Et le jeune Andre De Grasse, 21 ans, s’est fait un nom pour de bon dans le monde entier en raflant l’argent en 20,02, une médaille historique, la première pour un Canadien au 200 m depuis 1928 (Percy Williams, or) et sa deuxième des Jeux. On n’a pas fini d’entendre parler de lui.

Le Français Christophe Lemaire a obtenu le bronze (20,12).

Jamais inquiété

Sous une pluie fine, Bolt a démarré en force et a filé jusqu’à la victoire sans être inquiété. De Grasse a poussé la machine à fond derrière le maître. Pas peur de la pression, celui-là!

Savourant le moment, comme c’est son habitude, Bolt a fait un long tour de piste pour saluer ses fans sous la chanson «One Love» de Bob Marley.

Les flashs des caméras se faisaient aller par dizaines de milliers dans l’enceinte du stade, où plus de 50 000 personnes avaient pris place pour l’occasion.

Bolt tentera vendredi soir, avec l’aide de ses collègues jamaïcains, de compléter son «triple triplé» historique (l’or en 2008, 2012 et 2016 au 100 m, au 200 m et au relais 4 X 100 m).

Sans Bolt et De Grasse, la Jamaïque et le Canada ont passé sans problème la ronde des qualifications jeudi matin. De Grasse sera le dernier relayeur dans ce 4 X 100 m.

Bientôt De Grasse...

Tandis que tous les yeux du stade et de la planète étaient tournés sur Bolt, De Grasse, drapé du drapeau du Canada, a fait un tour de piste bien plus tranquille.

Un jour pas si lointain, ce sera sans doute lui, le centre d’attraction.
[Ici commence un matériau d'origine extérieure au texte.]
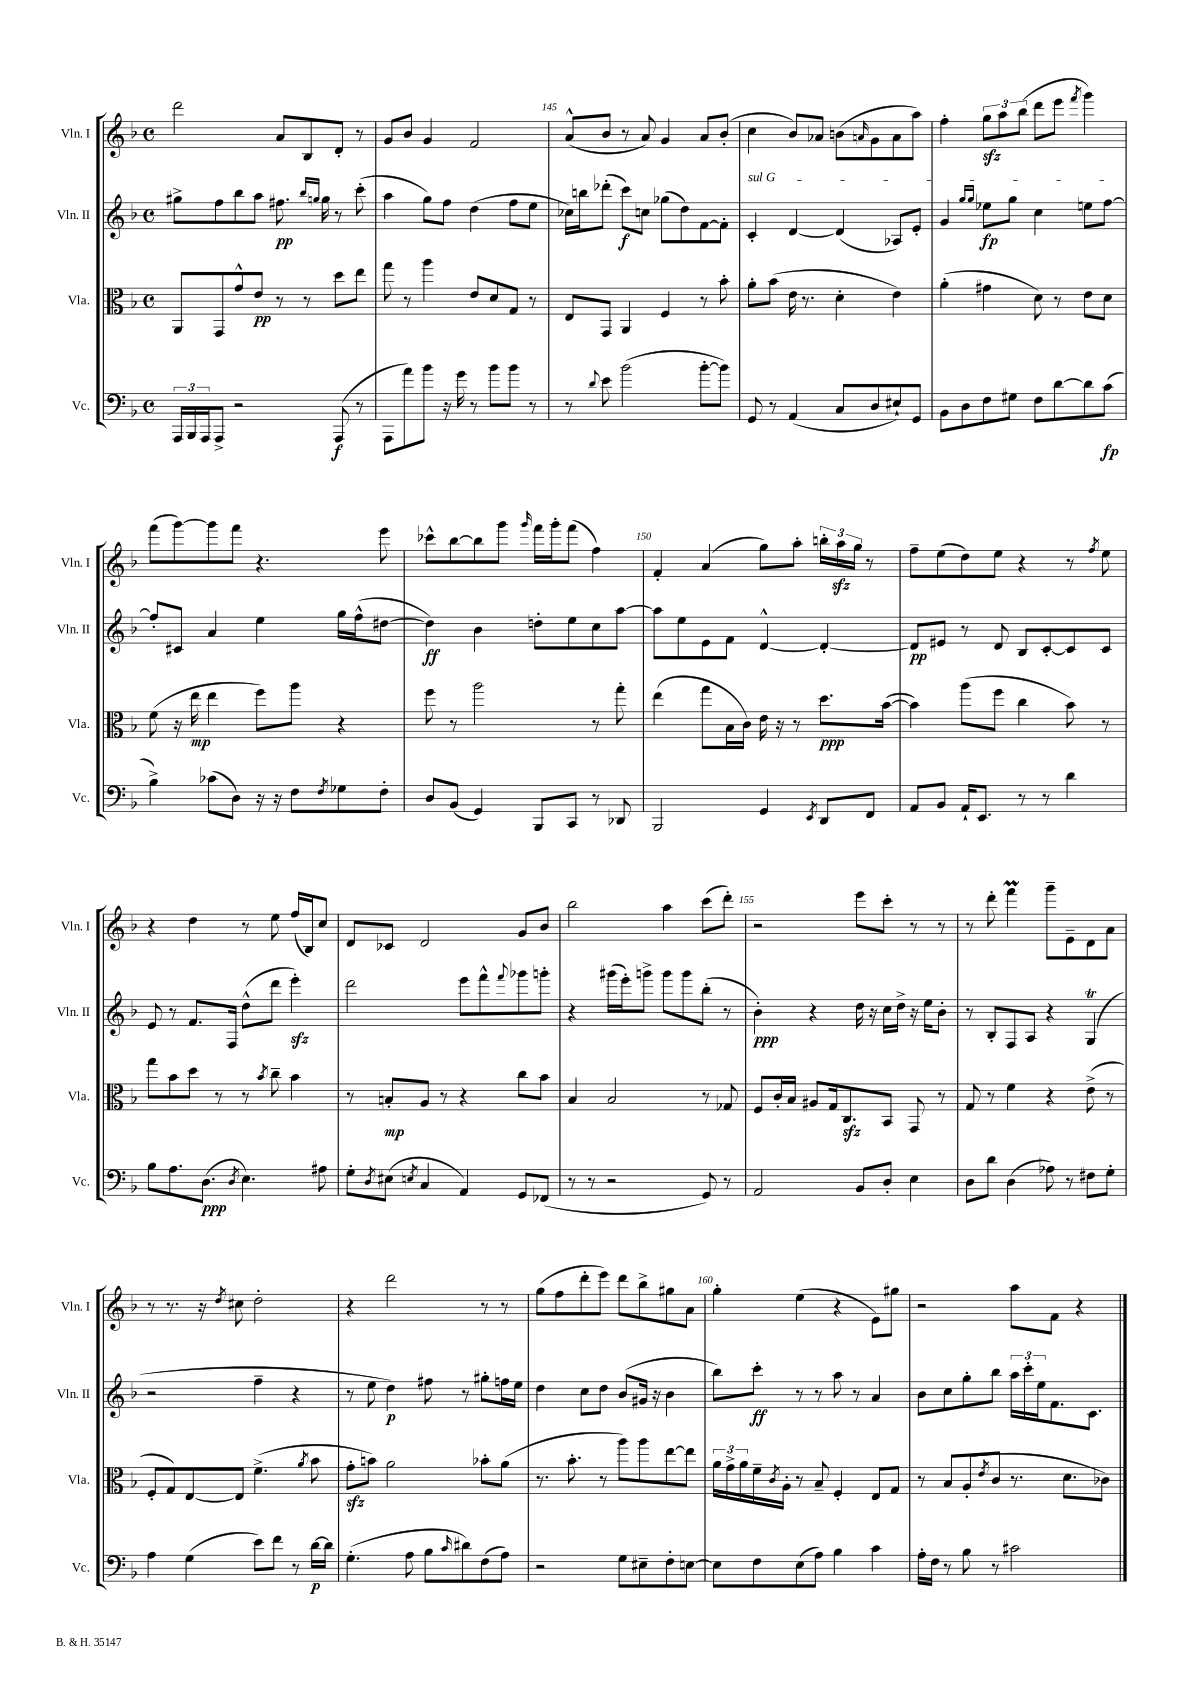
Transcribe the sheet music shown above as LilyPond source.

<<
\new StaffGroup <<
\new Staff = "s0" \with { instrumentName = "Vln. I" shortInstrumentName = "Vln. I" } {
    \clef treble \key f \major \defaultTimeSignature \time 4/4
    d'''2 a'8 bes8 d'8-. r8 |
    g'8 bes'8 g'4 f'2 |
    a'8-^( bes'8 r8 a'8) g'4 a'8 bes'8-.( |
    c''4 bes'8) aes'8 b'8( \grace { a'16 } g'8 a'8 a''8) |
    f''4-. \tuplet 3/2 { g''8\sfz a''8 bes''8( } d'''8 e'''8 \acciaccatura { f'''8 } g'''4) |
    f'''8( g'''8~) g'''8 f'''8 r4. e'''8 |
    ces'''8-^ bes''8~ bes''8 g'''8 \grace { g'''16 } f'''16 g'''16-. f'''8( f''4) |
    f'4-. a'4( g''8) a''8-. \tuplet 3/2 { b''16-. a''16\sfz g''16 } r8 |
    f''8-- e''8( d''8) e''8 r4 r8 \acciaccatura { f''8 } e''8 |
    r4 d''4 r8 e''8 f''16( bes16) c''8 |
    d'8 ces'8 d'2 g'8 bes'8 |
    bes''2 a''4 c'''8( d'''8-.) |
    r2 e'''8 c'''8-. r8 r8 |
    r8 d'''8-. f'''4\prall g'''8-- e'8-- d'8 a'8 |
    r8 r8. r16 \acciaccatura { d''8 } cis''8 d''2-. |
    r4 d'''2 r8 r8 |
    g''8( f''8 d'''8-. e'''8) d'''8 bes''8-> gis''8 a'8 |
    g''4-. e''4( r4 e'8) gis''8 |
    r2 a''8 f'8 r4 \bar "|." |
}
\new Staff = "s1" \with { instrumentName = "Vln. II" shortInstrumentName = "Vln. II" } {
    \clef treble \key f \major \defaultTimeSignature \time 4/4
    gis''8-> f''8 bes''8 a''8 fis''8.\pp \grace { bes''16 g''16 } g''16 r8 c'''8-.( |
    a''4 g''8) f''8 d''4( f''8 e''8 |
    ces''16) b''16 des'''8-.( c'''8\f) c''8 ges''8( d''8) f'8~ f'8-. |
    \once \override TextSpanner.bound-details.left.text = \markup { \italic "sul G" } c'4-.\startTextSpan d'4~ d'4( aes8) e'8-. |
    g'4 \grace { g''16 g''16 } ees''8\fp g''8 c''4 e''8 f''8~\stopTextSpan |
    f''8-. cis'8 a'4 e''4 g''16 f''16-^( dis''8~ |
    dis''4\ff) bes'4 d''8-. e''8 c''8 a''8~ |
    a''8 e''8 e'8 f'8 d'4~-^ d'4~-. |
    d'8\pp eis'8 r8 d'8 bes8 c'8~-. c'8 c'8 |
    e'8 r8 f'8. f16 d''8-^( d'''8 e'''4-.\sfz) |
    d'''2 e'''8 f'''8-^ \appoggiatura { f'''8 } ges'''8 g'''8-. |
    r4 gis'''16( e'''16-.) g'''8-> g'''8 g'''8 bes''8-.( r8 |
    bes'4-.\ppp) r4 d''16 r16 c''16 d''16-> r16 e''16 bes'8-. |
    r8 bes8-. f8 a8 r4 g4\trill( |
    r2 f''4-- r4 |
    r8 e''8 d''4\p) fis''8 r8 gis''8-. f''16 e''16 |
    d''4 c''8 d''8 bes'8( gis'16 r16 bes'4 |
    bes''8) c'''8-.\ff r8 r8 a''8 r8 a'4 |
    bes'8 c''8 g''8-. bes''8 \tuplet 3/2 { a''16 c'''16-. e''16 } f'8. c'8. \bar "|." |
}
\new Staff = "s2" \with { instrumentName = "Vla." shortInstrumentName = "Vla." } {
    \clef alto \key f \major \defaultTimeSignature \time 4/4
    a,8 g,8 g'8-^ e'8\pp r8 r8 d''8 e''8 |
    g''8 r8 a''4 e'8 d'8 g8 r8 |
    e8 g,8 a,4 f4 r8 bes'8-. |
    a'8-. bes'8( e'16 r8. d'4-. e'4) |
    a'4-.( gis'4 d'8) r8 e'8 d'8 |
    f'8( r16 e''16\mp e''4 f''8) a''8 r4 |
    f''8 r8 a''2 r8 g''8-. |
    e''4( g''8 bes16 c'16) e'16 r16 r8 d''8.\ppp bes'16~( |
    bes'4) a''8( f''8 c''4 bes'8) r8 |
    g''8 bes'8 d''8 r8 r8 \acciaccatura { bes'8 } c''8-- bes'4 |
    r8 b8-.\mp a8 r8 r4 c''8 bes'8 |
    bes4 bes2 r8 ges8 |
    f8 c'16-. bes16 ais8 g16 c8.\sfz bes,8 g,8 r8 |
    g8 r8 f'4 r4 e'8->( r8 |
    f8-. g8) e8~ e8 f'4.->( \acciaccatura { a'8 } bes'8 |
    g'8-.\sfz b'8) a'2 bes'8-. a'8( |
    r8. bes'8.-. r8 a''8) a''8 e''8~ e''8 |
    \tuplet 3/2 { a'16 g'16-> a'16 } f'16-- \acciaccatura { c'8 } a16-. r8 bes8-- f4-. e8 g8 |
    r8 bes8 a8-.( \acciaccatura { e'8 } c'8 r8. d'8. ces'8) \bar "|." |
}
\new Staff = "s3" \with { instrumentName = "Vc." shortInstrumentName = "Vc." } {
    \clef bass \key f \major \defaultTimeSignature \time 4/4
    \tuplet 3/2 { a,,16 bes,,16 a,,16 } a,,8-> r2 a,,8\f( r8 |
    a,,8 a'8) bes'8 r16 g'16 r8 bes'8 bes'8 r8 |
    r8 \appoggiatura { d'8 } e'8 bes'2( bes'8~-. bes'8) |
    g,8 r8 a,4( c8 d8 eis8-!) g,8 |
    bes,8 d8 f8 gis8 f8 d'8~ d'8 c'8\fp( |
    bes4->) ces'8( d8) r16 r16 f8 \acciaccatura { f8 } ges8 f8-. |
    d8 bes,8( g,4) bes,,8 c,8 r8 des,8 |
    bes,,2 g,4 \acciaccatura { e,8 } d,8 f,8 |
    a,8 bes,8 a,16-! e,8. r8 r8 d'4 |
    bes8 a8. d8.\ppp( \acciaccatura { d8 } e4.) ais8 |
    g8-. \acciaccatura { d8 } eis8( \acciaccatura { e8 } c4 a,4) g,8 fes,8( |
    r8 r8 r2 g,8) r8 |
    a,2 bes,8 d8-. e4 |
    d8 d'8 d4( aes8) r8 fis8 g8-. |
    a4 g4( e'8) f'8 r8 d'16~\p d'16 |
    g4.-.( a8 bes8 \grace { c'16 } dis'8) f8( a8) |
    r2 g8 eis8-- f8-. e8~ |
    e8 f8 e8( a8) bes4 c'4 |
    a16-. f16 r8 bes8 r8 cis'2 \bar "|." |
}
>>
>>
\layout { \context { \Score currentBarNumber = #143 \override BarNumber.break-visibility = ##(#f #t #t) barNumberVisibility = #(every-nth-bar-number-visible 5) } }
Un scénario d’Hollywood, son histoire. Quand Bolt nageait en pleine gloire après son deuxième triplé olympique à Londres, De Grasse, 17 ans, ne savait plus trop quoi faire de sa vie.

Son école secondaire en banlieue de Toronto avait abandonné le programme de basketball qu’il chérissait tant, par manque de joueurs. Déprime, goût de tout lâcher.

Un ami lui suggère d’essayer l’athlétisme. Bon, pourquoi pas? Il arrive à un essai avec ses souliers Converse et ébahit tout le monde avec un temps sous les 11 secondes.

Un entraîneur voit le potentiel et corrige son style tout croche. Le jeune attire l’attention d’un collège américain, pulvérise des records de la NCAA, signe un contrat de 11 millions $ avec Puma et le voilà catapulté à Rio, deux médailles au cou déjà.

Tout ça pour une pénurie de joueurs de basketball.

Une belle histoire que la sienne. Et elle ne fait que commencer.